In 2050, time travel is a reality. Air force pilot Adam Reed (Ryan Reynolds) steals a fighter jet and travels back to 2022. He reconnects with his 12-year-old self (Walker Scobell), a 6th grader frequently bullied at school. Young Adam is mouthy, and his relationship with his mother Ellie (Jennifer Garner) has been strained ever since his father Louis (Mark Ruffalo) died in a car crash. Louis was a physics researcher who developed theories enabling time travel.

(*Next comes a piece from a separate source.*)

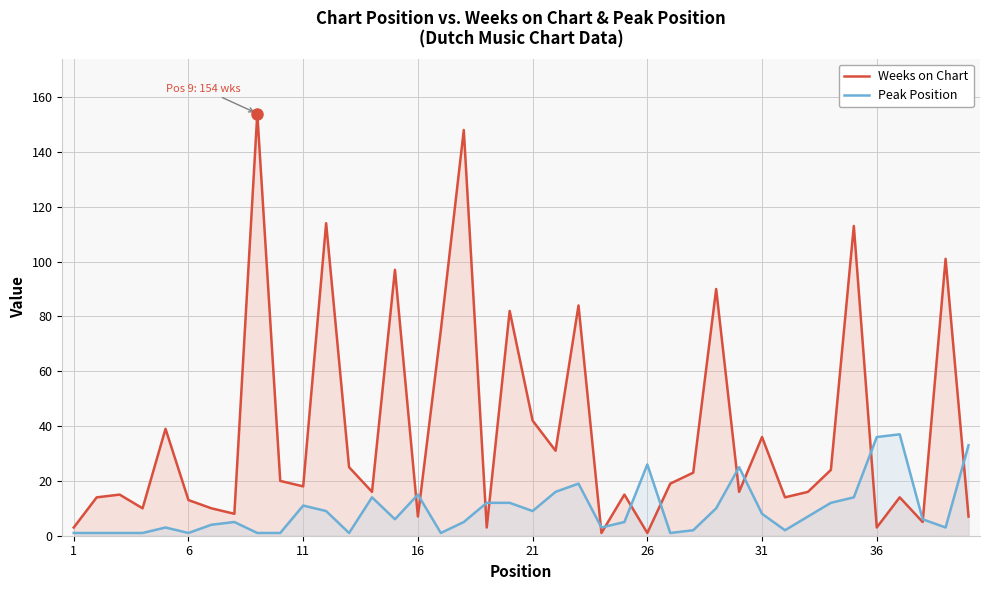

List the series in order of their overall mean, lowest first.

Peak Position, Weeks on Chart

The older Adam is on a personal mission to find his wife Laura Shane (Zoe Saldana), a pilot who traveled back in time to prevent the evil Maya Sorian (Catherine Keener) from taking control of the time travel industry. With Sorian and her goons in hot pursuit, both Adams travel back to 2018 where they will try to convince Louis to stop the science of time travel before it starts.
Directed by Shawn Levy with four writers collaborating on the script, The Adam Project tries to be all things to all people, and the results are unsurprisingly middling. Ryan Reynolds delivers the expected snide comments, familial poignancy underpins the action, and Catherine Keener offers up the stock villain with evil ambitions to rule the world. For the easily impressed and attention-span challenged, CGI-enabled time travel thrills and bloodless combat action show up about every eight minutes. An invade-and-destroy-the-fort climax is a tired exercise in CGI excess.
None of this makes the film bad, just frustratingly manufactured and beset by whizz-bang flakiness. In the quiet moments between mashups of Star Wars, The Terminator, and Back To The Future, themes of loss, love, care, and absenteeism do break through. The cast is sufficiently talented to thrive away from the green screens, and the human-centred relationships between Adam, his parents, and his wife border on excellent. The older Adam imparting wisdom through a heartfelt chat with his unsuspecting mom represents a fine scene. The sacrifice Adam and his wife Laura are forced to confront adds soul to their adventure, hinting at the undefined yet keenly sensed bond of human familiarity transcending time and space.The Adam Project is noticeably numb when it mindlessly races to the next round of digital combat, and appreciably better when it pauses to reflect.